(Page images and extracted text)
>>>

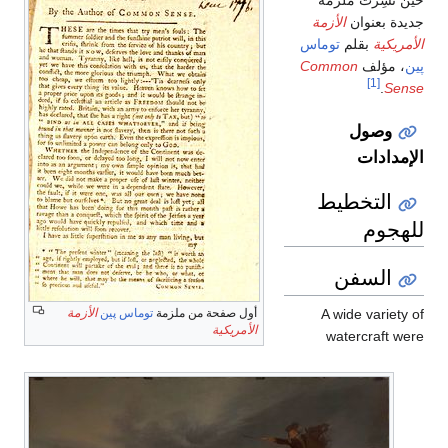
حين نُشِرت ملزمة
جديدة بعنوان
الأزمة
الأمريكية
بقلم
توماس
پين
، مؤلف
Common
[1]
.
Sense
وصول
الإمدادات
التخطيط
للهجوم
السفن
A wide variety of
أول صفحة من ملزمة
توماس پين
الأزمة
الأمريكية
watercraft were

<<<

Where the records above contain a line with "A wide variety of", repeat that line and each later line through the end, exactly, and nothing more.

A wide variety of
أول صفحة من ملزمة
توماس پين
الأزمة
الأمريكية
watercraft were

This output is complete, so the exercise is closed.